'Undercover Boss': District 833 superintendent job-shadows school workers
Much like the water they were studying, the eighth-graders flowed from one area of the science lab to another.
The day’s lesson was the water cycle, and students were learning how water changes state and moves among glaciers, rivers, land, lakes and animals. They rolled special dice to direct them to different stations in the lab.
What made this recent lesson in Callie Chenault’s earth science class at Oltman Middle School unusual was the classroom guest: Superintendent Keith Jacobus. South Washington County Schools’ top administrator delved right in, rolling dice and moving around the room with the students. He’d ask them about their interests and banter as the lab progressed.
“We could be here for millions of years,” Jacobus joked at one point to students who, like him, were stuck for a few rounds at the glacier station.
Jacobus has been moving around the district himself this spring for a project dubbed Undercover Boss. For the past few months he’s been tagging along with district employees, meeting them and learning about their jobs on various front lines of the school system. Jacobus was in Chenault’s classroom earlier this month and this week concluded the Undercover Boss series by shadowing Carol Tobin, the district’s Key Club coordinator.
In his second year as superintendent, Jacobus said it’s important all employees understand he appreciates their work.
“As a superintendent, you get removed from the day-to-day activities,” he said. “There’s a value aspect to making sure that every employee group knows how much I value them.”

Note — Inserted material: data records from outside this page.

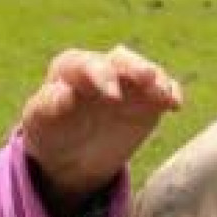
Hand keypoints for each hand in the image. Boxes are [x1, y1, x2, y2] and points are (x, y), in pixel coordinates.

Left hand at [17, 45, 182, 212]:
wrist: (72, 156)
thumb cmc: (52, 132)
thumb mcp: (41, 122)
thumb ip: (49, 105)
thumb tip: (63, 93)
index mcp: (71, 68)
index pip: (85, 64)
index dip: (99, 75)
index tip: (110, 95)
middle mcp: (102, 68)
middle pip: (120, 60)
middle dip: (133, 68)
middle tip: (145, 79)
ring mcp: (127, 81)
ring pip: (144, 71)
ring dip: (156, 78)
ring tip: (163, 94)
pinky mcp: (147, 98)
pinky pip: (163, 89)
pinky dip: (170, 92)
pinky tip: (174, 105)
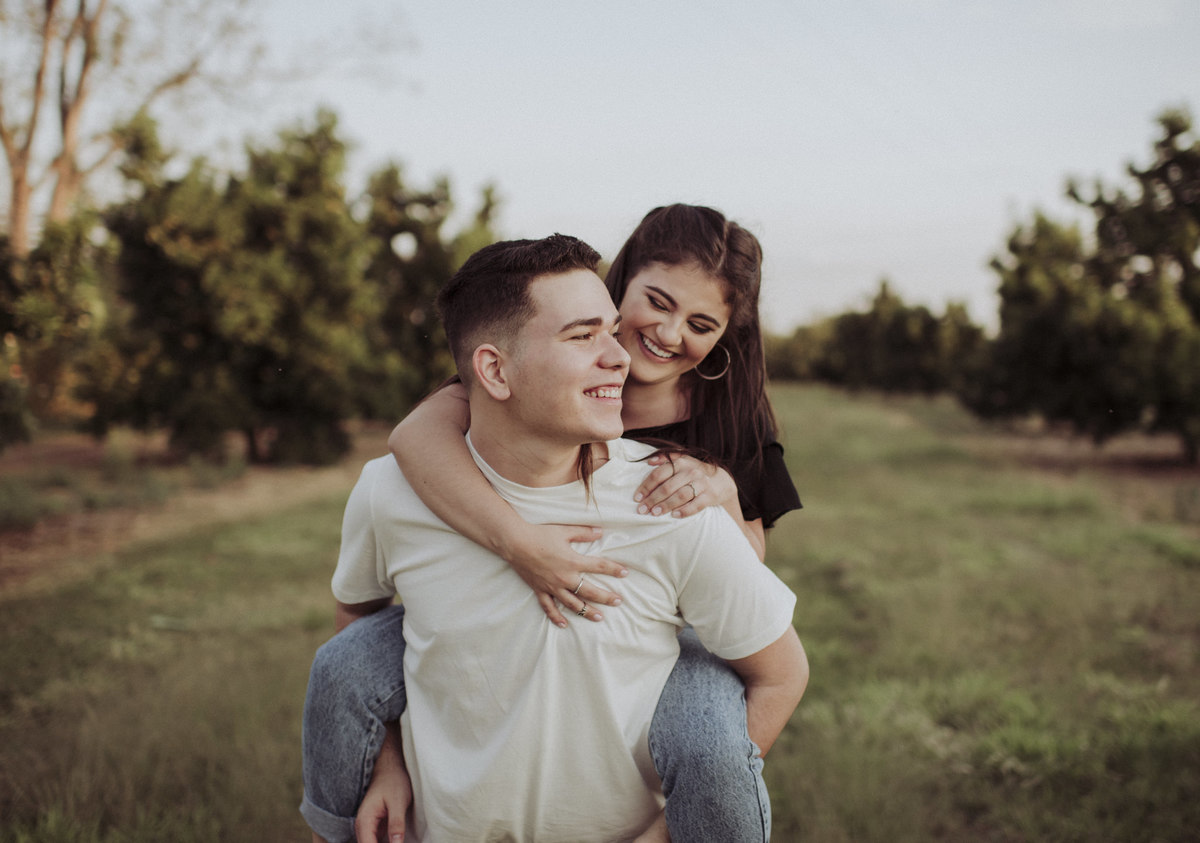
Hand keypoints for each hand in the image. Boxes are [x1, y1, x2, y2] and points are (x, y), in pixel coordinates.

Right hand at [355, 732, 411, 842]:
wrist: (389, 768)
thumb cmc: (394, 781)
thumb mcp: (399, 802)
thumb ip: (396, 824)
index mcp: (365, 820)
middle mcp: (362, 826)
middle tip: (397, 840)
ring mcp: (367, 827)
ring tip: (397, 839)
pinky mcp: (374, 827)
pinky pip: (375, 841)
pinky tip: (396, 840)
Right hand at [503, 522, 628, 628]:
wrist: (515, 543)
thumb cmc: (540, 535)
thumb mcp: (564, 531)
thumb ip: (584, 533)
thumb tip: (600, 531)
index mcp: (573, 561)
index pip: (600, 566)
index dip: (614, 569)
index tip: (625, 573)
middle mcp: (565, 578)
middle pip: (590, 591)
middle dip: (606, 597)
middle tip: (618, 602)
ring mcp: (552, 587)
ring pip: (573, 604)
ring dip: (587, 612)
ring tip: (599, 617)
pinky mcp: (540, 591)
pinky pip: (550, 608)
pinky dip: (557, 617)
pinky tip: (564, 624)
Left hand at [635, 452, 737, 518]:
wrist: (721, 480)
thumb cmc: (695, 471)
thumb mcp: (683, 460)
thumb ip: (666, 459)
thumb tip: (649, 461)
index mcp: (680, 463)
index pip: (658, 474)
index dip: (646, 487)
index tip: (637, 498)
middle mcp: (690, 472)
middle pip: (667, 487)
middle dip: (653, 499)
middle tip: (642, 510)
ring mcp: (701, 484)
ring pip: (680, 496)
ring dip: (666, 505)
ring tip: (654, 513)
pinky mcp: (710, 496)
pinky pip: (696, 505)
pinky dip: (685, 511)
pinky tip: (674, 516)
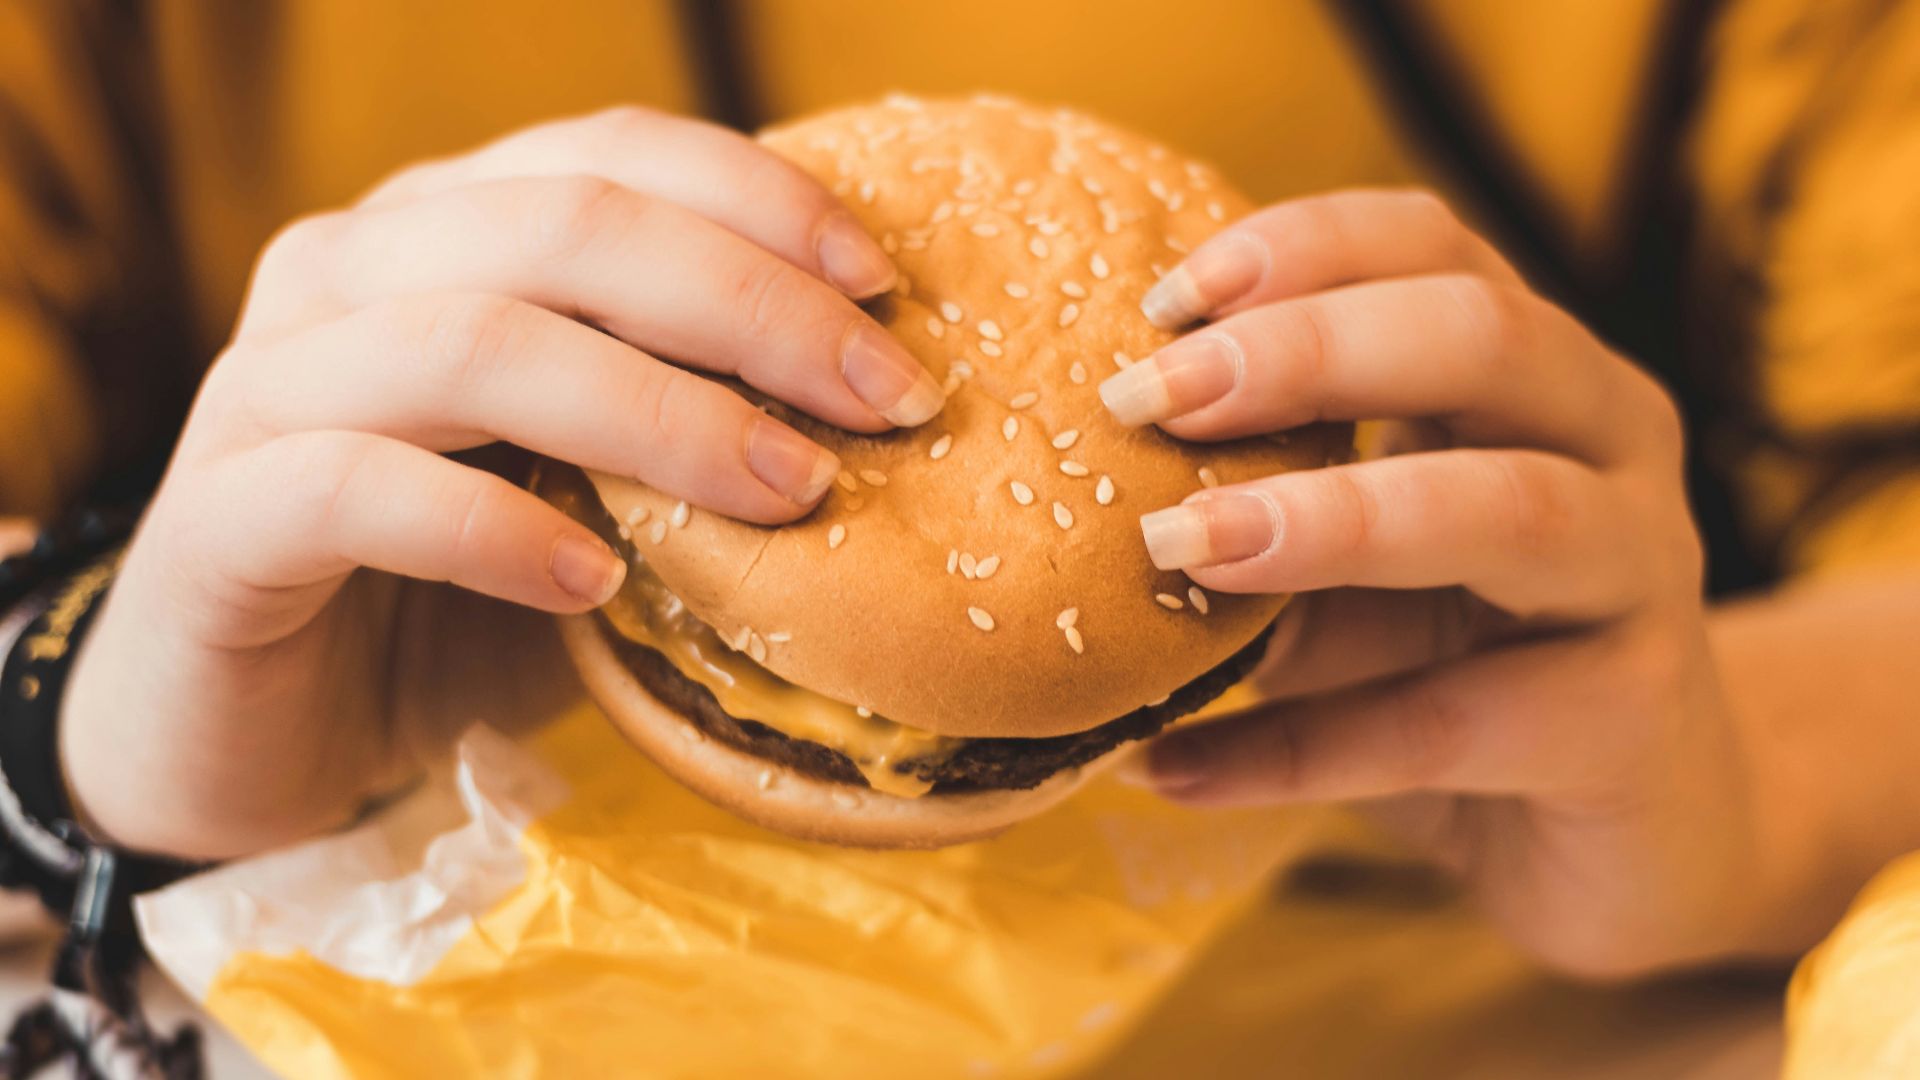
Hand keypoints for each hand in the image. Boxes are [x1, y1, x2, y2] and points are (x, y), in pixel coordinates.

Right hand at [62, 106, 943, 858]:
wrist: (272, 738)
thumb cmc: (465, 605)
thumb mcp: (603, 496)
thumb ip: (692, 429)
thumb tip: (882, 403)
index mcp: (446, 231)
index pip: (610, 155)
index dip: (760, 202)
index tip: (886, 290)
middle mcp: (348, 272)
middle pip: (563, 227)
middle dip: (750, 305)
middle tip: (886, 399)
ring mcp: (266, 385)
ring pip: (470, 342)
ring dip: (658, 412)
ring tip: (790, 491)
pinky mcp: (216, 517)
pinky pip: (354, 487)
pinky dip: (492, 528)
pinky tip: (597, 583)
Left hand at [1109, 189, 1779, 978]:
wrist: (1627, 832)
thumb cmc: (1464, 666)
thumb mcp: (1351, 577)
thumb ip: (1266, 525)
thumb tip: (1099, 502)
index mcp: (1537, 373)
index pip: (1436, 248)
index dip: (1304, 251)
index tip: (1163, 301)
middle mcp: (1611, 445)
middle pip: (1489, 338)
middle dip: (1307, 353)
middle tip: (1151, 400)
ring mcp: (1643, 576)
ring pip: (1511, 509)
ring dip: (1331, 521)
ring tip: (1180, 549)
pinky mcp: (1632, 721)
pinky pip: (1452, 723)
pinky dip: (1296, 748)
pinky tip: (1171, 767)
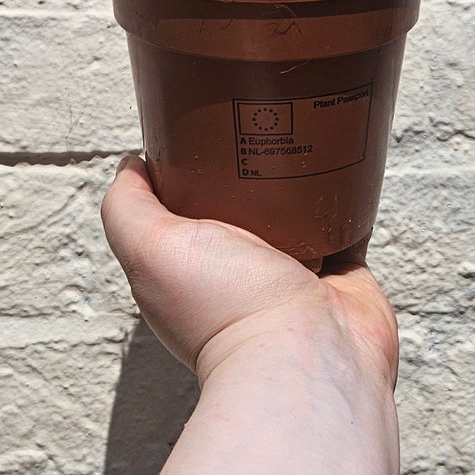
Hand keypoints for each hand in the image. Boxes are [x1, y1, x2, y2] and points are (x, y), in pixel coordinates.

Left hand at [100, 153, 398, 391]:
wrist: (310, 353)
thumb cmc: (228, 310)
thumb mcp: (150, 248)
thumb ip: (127, 207)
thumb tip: (132, 165)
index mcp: (194, 271)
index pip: (185, 210)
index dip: (187, 170)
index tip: (200, 129)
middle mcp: (242, 274)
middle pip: (243, 204)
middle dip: (248, 166)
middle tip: (257, 121)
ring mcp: (294, 274)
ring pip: (297, 208)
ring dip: (300, 176)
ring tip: (302, 128)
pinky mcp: (342, 271)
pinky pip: (346, 219)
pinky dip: (348, 193)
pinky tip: (345, 160)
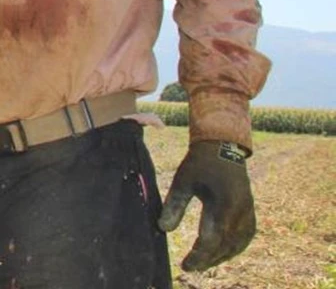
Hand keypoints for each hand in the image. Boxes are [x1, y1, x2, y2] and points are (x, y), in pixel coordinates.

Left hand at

All district employees play a role in helping students thrive, Jacobus said — the bus driver who sets the tone when greeting a child in the morning; a cook who serves students their meals; the custodian who keeps a school clean.
Buses to boiler rooms
Jacobus’ seven Undercover Boss stops have taken him from classrooms to lunchrooms, buses to boiler rooms. The employees he followed included: Chenault; Peggy Reagan, an administrative assistant for the district’s school readiness program; Oltman Middle School cook Paula Robertson; Bev Anderson, a paraprofessional who works with English language learners at Cottage Grove Elementary School; Neal Heurung, a bus driver; Morris Carson, a custodian foreman at Woodbury Elementary School; and Tobin.
In some cases the employees are told ahead of time that Jacobus would like to join them for a couple of hours. Other times, it’s a surprise.
Carson was ready and waiting recently when Jacobus showed up to join him on his morning tasks.
“First of all, he was late,” Carson joked later. He starts his day at 6:30 a.m. Jacobus’ visit began at 7 a.m.
It wasn’t just a morning of observation. Carson put Jacobus to work. They cleaned floors, emptied trash, filled a milk cooler and did maintenance checks on the school’s boiler.
Carson also had Jacobus hop on a floor scrubber to spiff up the gymnasium floor.
“That was real cool,” Carson said of Jacobus’ willingness to participate. “The guy catches on real quick. He rode it just like I would have rode it.”
Carson said it was the first time he had spent any time with Jacobus, and he appreciated that the superintendent showed interest in his work.
“When we worked together, it was real nice,” Carson said.
Anderson, the Cottage Grove Elementary paraprofessional, said she was nervous before Jacobus’ visit, but she found it to be a positive experience and a good opportunity to show the superintendent how she helps students.
“I actually think it’s nice that he does come in and see what people are doing,” she said.
Understanding their work
Jacobus finished each visit by interviewing the employee on camera for a video wrap-up of each Undercover Boss stop. At the recent Oltman visit, he asked Chenault how she got into teaching and what she likes about it.
“Every day there’s something new happening,” Chenault said. She also enjoys linking science to other curriculum areas.
The subject matter can be a challenge, she admitted.
“Earth science is unfortunately one of the harder things for them to get excited about,” she said. But Chenault said she tries to find ways to engage students in the topics. For instance, one of their recent assignments was to go outside and document their own weather observations.
Video highlights of the Undercover Boss stops are on the district’s website at www.sowashco.k12.mn.us/granicus/districtvideos.asp.
Jacobus said he would like to do something similar again next year.
“It’s a great way for me to get to know people,” he said, “and also to really understand their work.”